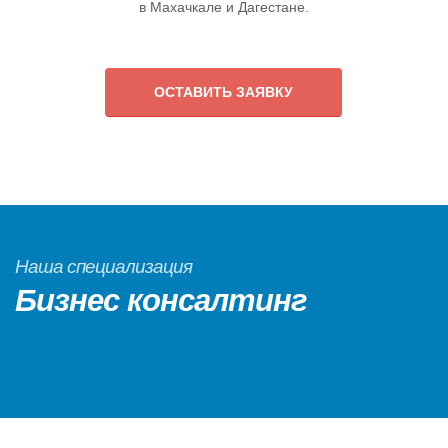
в Махачкале и Дагестане.
ОСТАВИТЬ ЗАЯВКУ
Наша специализация
Бизнес консалтинг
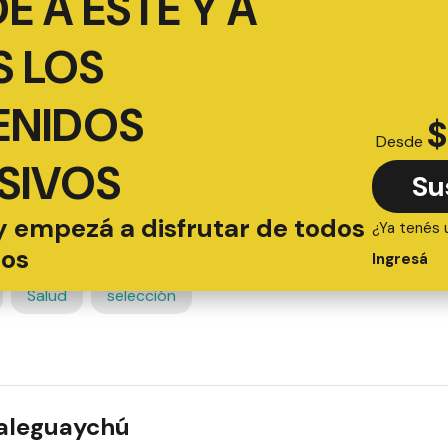
É A ESTE Y A
 LOS
ENIDOS
$
Desde
SIVOS
Su
y empezá a disfrutar de todos
¿Ya tenés 
ios
Ingresá
Salud
selección
ualeguaychú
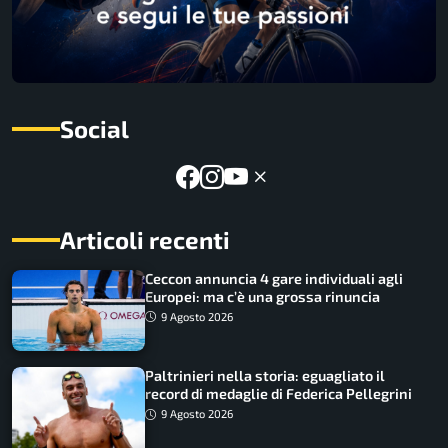
Social
Articoli recenti
Ceccon annuncia 4 gare individuali agli
Europei: ma c’è una grossa rinuncia
9 Agosto 2026
Paltrinieri nella storia: eguagliato il
record di medaglie di Federica Pellegrini
9 Agosto 2026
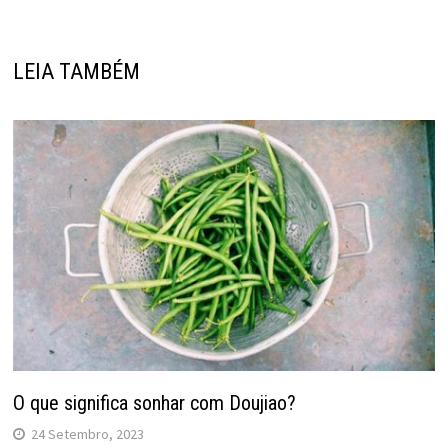
LEIA TAMBÉM
O que significa sonhar com Doujiao?
24 Setembro, 2023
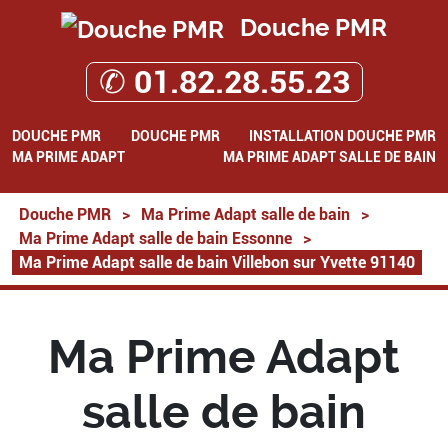
Douche PMR
✆ 01.82.28.55.23
DOUCHE PMR
DOUCHE PMR
INSTALLATION DOUCHE PMR
MA PRIME ADAPT
MA PRIME ADAPT SALLE DE BAIN
Douche PMR
>
Ma Prime Adapt salle de bain
>
Ma Prime Adapt salle de bain Essonne
>
Ma Prime Adapt salle de bain Villebon sur Yvette 91140
Ma Prime Adapt
salle de bain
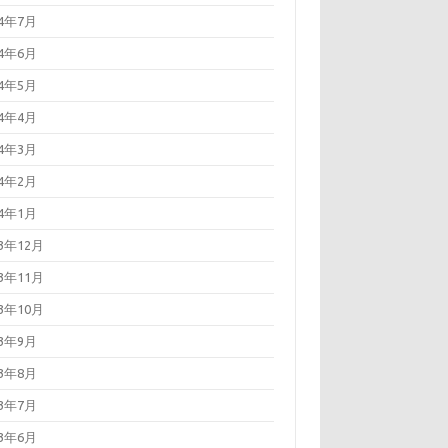
24年7月
24年6月
24年5月
24年4月
24年3月
24年2月
24年1月
23年12月
23年11月
23年10月
23年9月
23年8月
23年7月
23年6月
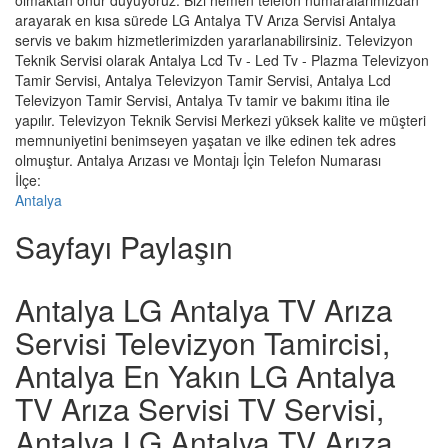
olmaktan onur duyuyoruz. Bizi hemen telefon numaralarımızdan
arayarak en kısa sürede LG Antalya TV Arıza Servisi Antalya
servis ve bakım hizmetlerimizden yararlanabilirsiniz. Televizyon
Teknik Servisi olarak Antalya Lcd Tv - Led Tv - Plazma Televizyon
Tamir Servisi, Antalya Televizyon Tamir Servisi, Antalya Lcd
Televizyon Tamir Servisi, Antalya Tv tamir ve bakımı itina ile
yapılır. Televizyon Teknik Servisi Merkezi yüksek kalite ve müşteri
memnuniyetini benimseyen yaşatan ve ilke edinen tek adres
olmuştur. Antalya Arızası ve Montajı İçin Telefon Numarası
İlçe:
Antalya
Sayfayı Paylaşın
Antalya LG Antalya TV Arıza
Servisi Televizyon Tamircisi,
Antalya En Yakın LG Antalya
TV Arıza Servisi TV Servisi,
Antalya LG Antalya TV Arıza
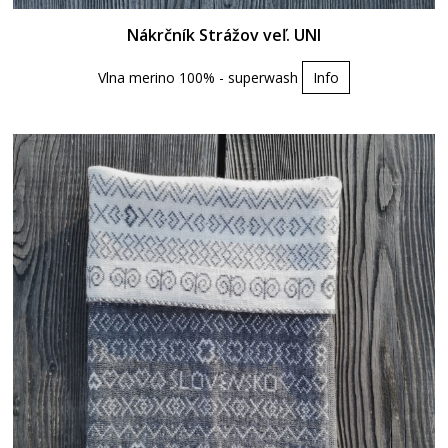
Nákrčník Strážov veľ. UNI
Vlna merino 100% - superwash
Info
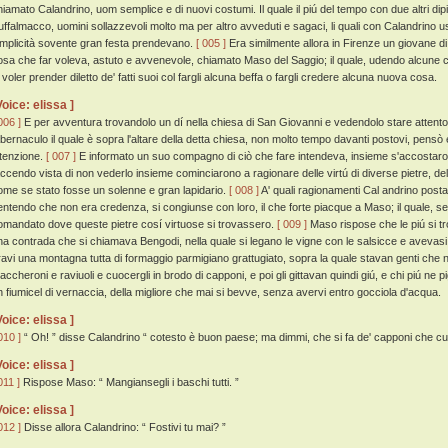
hiamato Calandrino, uom semplice e di nuovi costumi. Il quale il piú del tempo con due altri dipin
uffalmacco, uomini sollazzevoli molto ma per altro avveduti e sagaci, li quali con Calandrino 
implicità sovente gran festa prendevano.
[ 005 ]
Era similmente allora in Firenze un giovane d
osa che far voleva, astuto e avvenevole, chiamato Maso del Saggio; il quale, udendo alcune co
i voler prender diletto de' fatti suoi col fargli alcuna beffa o fargli credere alcuna nuova cosa.
Voice: elissa ]
006 ]
E per avventura trovandolo un dí nella chiesa di San Giovanni e vedendolo stare attento a r
abernaculo il quale è sopra l'altare della detta chiesa, non molto tempo davanti postovi, pensò
ntenzione.
[ 007 ]
E informato un suo compagno di ciò che fare intendeva, insieme s'accostaro
accendo vista di non vederlo insieme cominciarono a ragionare delle virtú di diverse pietre, d
ome se stato fosse un solenne e gran lapidario.
[ 008 ]
A' quali ragionamenti Cal andrino posta
entendo che non era credenza, si congiunse con loro, il che forte piacque a Maso; il quale, s
omandato dove queste pietre cosí virtuose si trovassero.
[ 009 ]
Maso rispose che le piú si tr
na contrada che si chiamava Bengodi, nella quale si legano le vigne con le salsicce e avevasi
ravi una montagna tutta di formaggio parmigiano grattugiato, sopra la quale stavan genti che 
accheroni e raviuoli e cuocergli in brodo di capponi, e poi gli gittavan quindi giú, e chi piú ne 
n fiumicel di vernaccia, della migliore che mai si bevve, senza avervi entro gocciola d'acqua.
Voice: elissa ]
010 ]
“ Oh! ” disse Calandrino “ cotesto è buon paese; ma dimmi, che si fa de' capponi che c
Voice: elissa ]
011 ]
Rispose Maso: “ Mangiansegli i baschi tutti. ”
Voice: elissa ]
012 ]
Disse allora Calandrino: “ Fostivi tu mai? ”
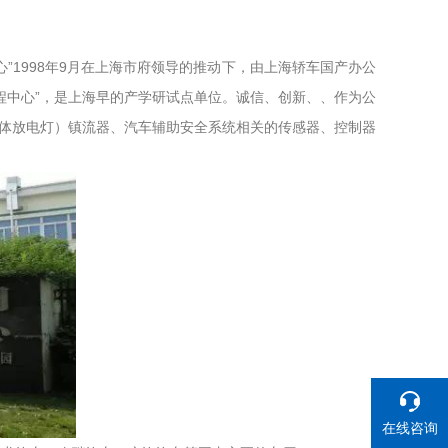
心”1998年9月在上海市府领导的推动下，由上海轿车国产办公
程中心”，是上海早的产学研试点单位。诚信、创新、、作为公
气体放电灯）镇流器、汽车辅助安全系统相关的传感器、控制器
在线咨询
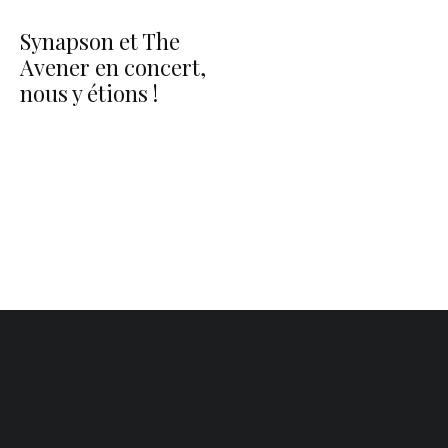
Synapson et The
Avener en concert,
nous y étions !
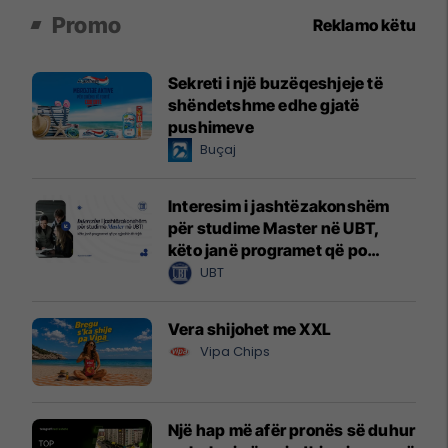
Promo
Reklamo këtu
Sekreti i një buzëqeshjeje të
shëndetshme edhe gjatë
pushimeve
Buçaj
Interesim i jashtëzakonshëm
për studime Master në UBT,
këto janë programet që po
zgjedhin të rinjtë
UBT
Vera shijohet me XXL
Vipa Chips
Një hap më afër pronës së duhur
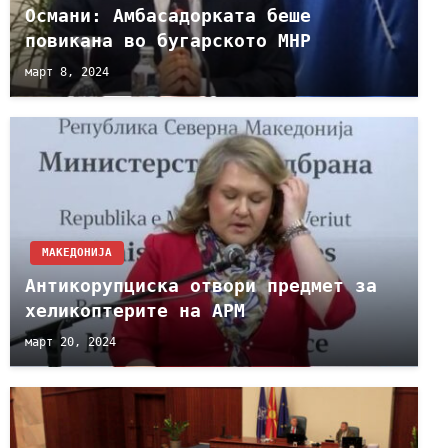
Османи: Амбасадорката беше
повикана во бугарското МНР
март 8, 2024
МАКЕДОНИЈА
Антикорупциска отвори предмет за
хеликоптерите на АРМ
март 20, 2024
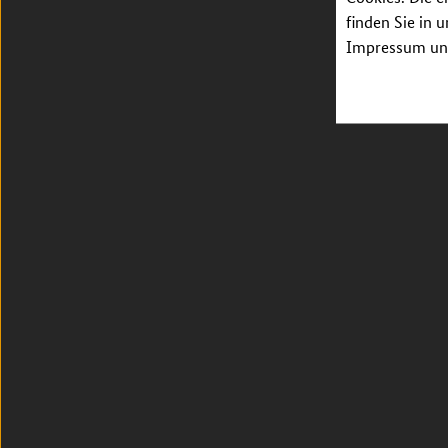
finden Sie in 
Impressum unt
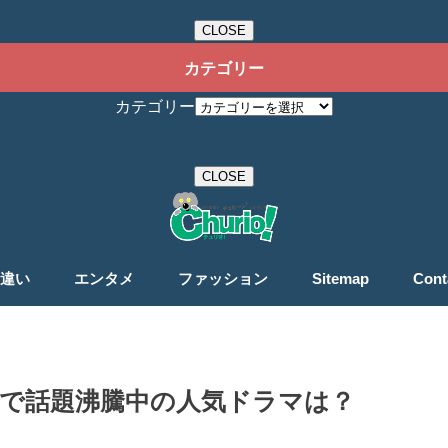
CLOSE
カテゴリー
カテゴリー
CLOSE
違い
エンタメ
ファッション
Sitemap
Cont
ットで話題沸騰中の人気ドラマは？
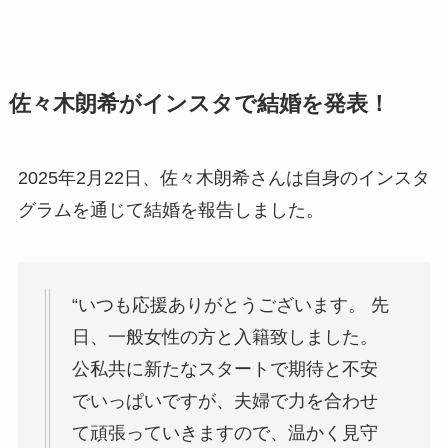
佐々木朗希がインスタで結婚を発表！
2025年2月22日、佐々木朗希さんは自身のインスタ
グラムを通じて結婚を報告しました。
“いつも応援ありがとうございます。 先
日、一般女性の方と入籍致しました。
公私共に新たなスタートで期待と不安
でいっぱいですが、夫婦で力を合わせ
て頑張っていきますので、温かく見守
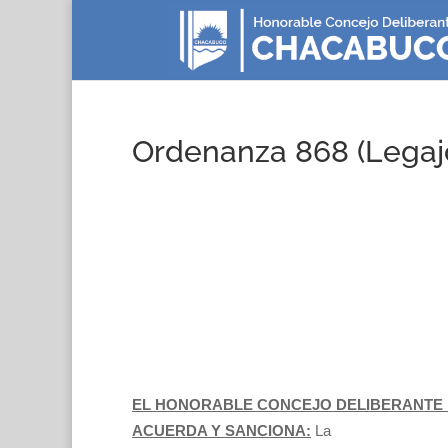
Ordenanza 868 (Legaj
EL HONORABLE CONCEJO DELIBERANTE D
ACUERDA Y SANCIONA:
La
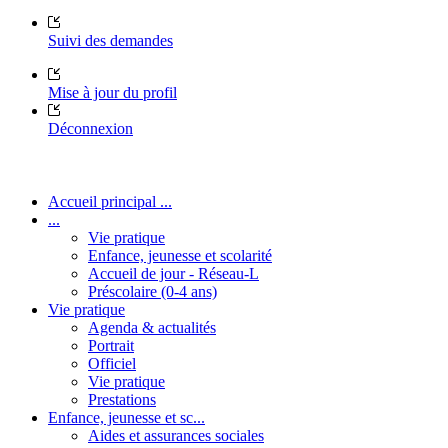
Suivi des demandes
Mise à jour du profil
Déconnexion
Accueil principal ...
...
Vie pratique
Enfance, jeunesse et scolarité
Accueil de jour - Réseau-L
Préscolaire (0-4 ans)
Vie pratique
Agenda & actualités
Portrait
Officiel
Vie pratique
Prestations
Enfance, jeunesse et sc...
Aides et assurances sociales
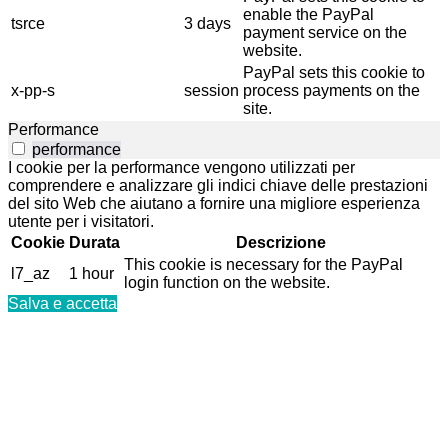
enable the PayPal
tsrce
3 days
payment service on the
website.
PayPal sets this cookie to
x-pp-s
session
process payments on the
site.
Performance
performance
I cookie per la performance vengono utilizzati per
comprendere e analizzare gli indici chiave delle prestazioni
del sito Web che aiutano a fornire una migliore esperienza
utente per i visitatori.
Cookie
Durata
Descrizione
This cookie is necessary for the PayPal
l7_az
1 hour
login function on the website.
Salva e accetta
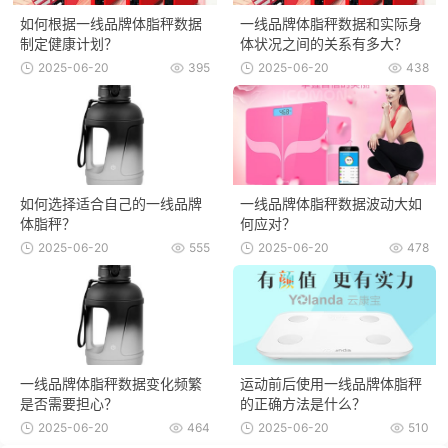
如何根据一线品牌体脂秤数据
一线品牌体脂秤数据和实际身
制定健康计划？
体状况之间的关系有多大？
2025-06-20
395
2025-06-20
438
如何选择适合自己的一线品牌
一线品牌体脂秤数据波动大如
体脂秤？
何应对？
2025-06-20
555
2025-06-20
478
一线品牌体脂秤数据变化频繁
运动前后使用一线品牌体脂秤
是否需要担心？
的正确方法是什么？
2025-06-20
464
2025-06-20
510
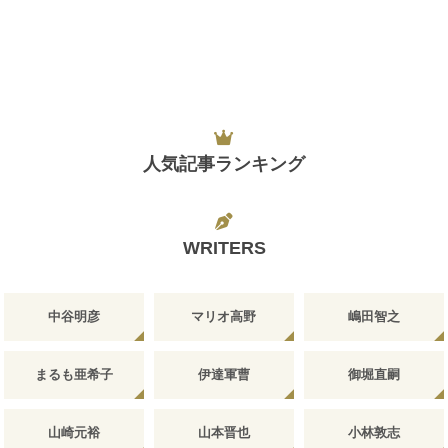
人気記事ランキング
WRITERS
中谷明彦
マリオ高野
嶋田智之
まるも亜希子
伊達軍曹
御堀直嗣
山崎元裕
山本晋也
小林敦志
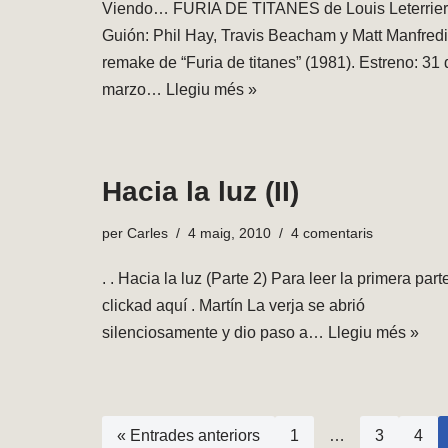
Viendo… FURIA DE TITANES de Louis Leterrier
Guión: Phil Hay, Travis Beacham y Matt Manfredi
remake de “Furia de titanes” (1981). Estreno: 31 
marzo…
Llegiu més »
Hacia la luz (II)
per
Carles
4 maig, 2010
4 comentaris
. . Hacia la luz (Parte 2) Para leer la primera part
clickad aquí . Martín La verja se abrió
silenciosamente y dio paso a…
Llegiu més »
« Entrades anteriors
1
…
3
4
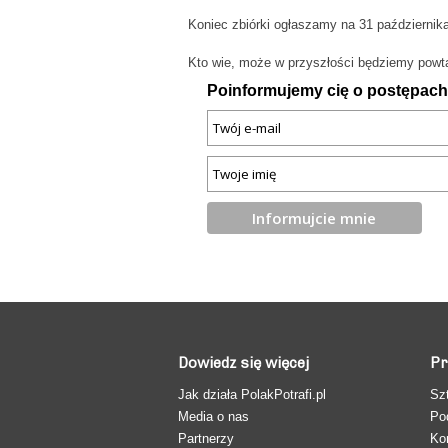
Koniec zbiórki ogłaszamy na 31 października.
Kto wie, może w przyszłości będziemy powta
Poinformujemy cię o postępach 
Dowiedz się więcej
Pr
Jak działa PolakPotrafi.pl
Sz
Media o nas
Po
Partnerzy
Ko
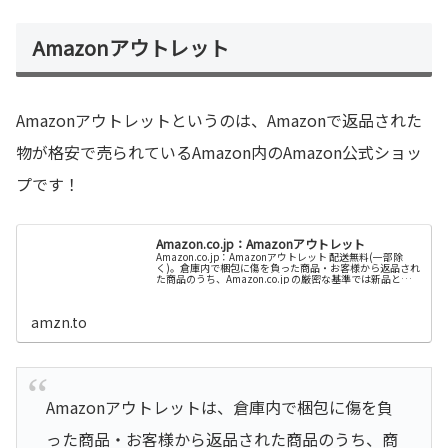
Amazonアウトレット
Amazonアウトレットというのは、Amazonで返品された
物が格安で売られているAmazon内のAmazon公式ショッ
プです！
Amazon.co.jp：Amazonアウトレット
Amazon.co.jp：Amazonアウトレット 配送無料(一部除
く)。倉庫内で梱包に傷を負った商品・お客様から返品され
た商品のうち、Amazon.co.jp の厳密な基準では新品として
販売しないものを「アウトレット品」という扱いで、お
手...
amzn.to
Amazonアウトレットは、倉庫内で梱包に傷を負
った商品・お客様から返品された商品のうち、商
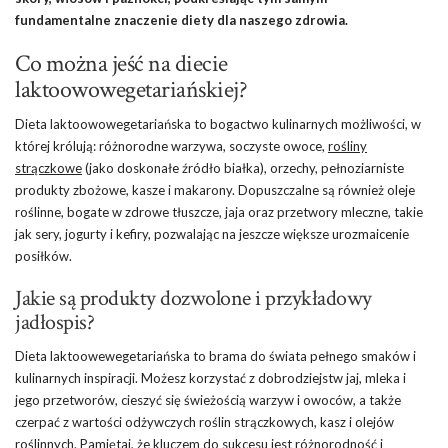
fundamentalne znaczenie diety dla naszego zdrowia.
Co można jeść na diecie
laktoowowegetariańskiej?
Dieta laktoowowegetariańska to bogactwo kulinarnych możliwości, w
której królują: różnorodne warzywa, soczyste owoce,
rośliny
strączkowe
(jako doskonałe źródło białka), orzechy, pełnoziarniste
produkty zbożowe, kasze i makarony. Dopuszczalne są również oleje
roślinne, bogate w zdrowe tłuszcze, jaja oraz przetwory mleczne, takie
jak sery, jogurty i kefiry, pozwalając na jeszcze większe urozmaicenie
posiłków.
Jakie są produkty dozwolone i przykładowy
jadłospis?
Dieta laktoowewegetariańska to brama do świata pełnego smaków i
kulinarnych inspiracji. Możesz korzystać z dobrodziejstw jaj, mleka i
jego przetworów, cieszyć się świeżością warzyw i owoców, a także
czerpać z wartości odżywczych roślin strączkowych, kasz i olejów
roślinnych. Pamiętaj, że kluczem do sukcesu jest różnorodność i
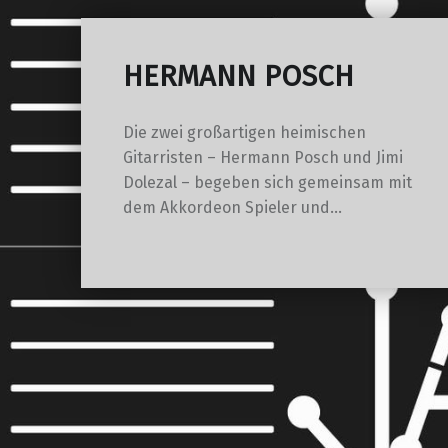
HERMANN POSCH
Die zwei großartigen heimischen
Gitarristen – Hermann Posch und Jimi
Dolezal – begeben sich gemeinsam mit
dem Akkordeon Spieler und…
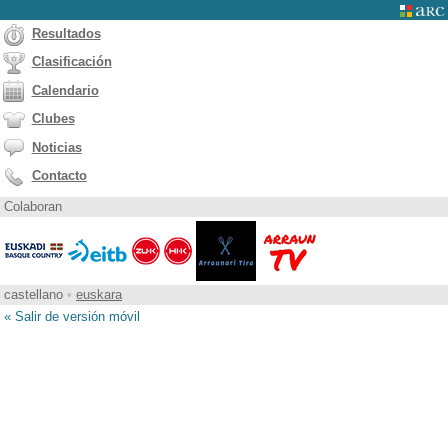
Resultados
Clasificación
Calendario
Clubes
Noticias
Contacto
Colaboran
castellano
•
euskara
« Salir de versión móvil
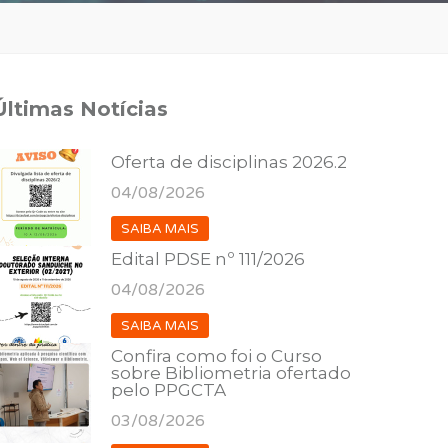
Últimas Notícias
Oferta de disciplinas 2026.2
04/08/2026
SAIBA MAIS
Edital PDSE nº 111/2026
04/08/2026
SAIBA MAIS
Confira como foi o Curso
sobre Bibliometria ofertado
pelo PPGCTA
03/08/2026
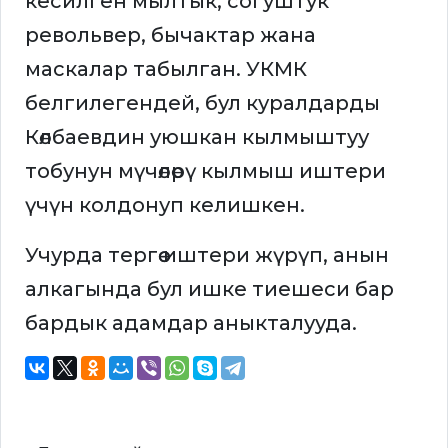
кесилген мылтык, согуштук
револьвер, бычактар жана
маскалар табылган. УКМК
белгилегендей, бул куралдарды
Көлбаевдин уюшкан кылмыштуу
тобунун мүчөлөрү кылмыш иштери
үчүн колдонуп келишкен.
Учурда тергөө иштери жүрүп, анын
алкагында бул ишке тиешеси бар
бардык адамдар аныкталууда.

- - - - - - -

### Directive
Find the string "kulinarnych" in the entries above and return each line that holds it.

### Written reply
Dieta laktoowowegetariańska to bogactwo kulinarnych możliwości, w
kulinarnych inspiracji. Możesz korzystać z dobrodziejstw jaj, mleka i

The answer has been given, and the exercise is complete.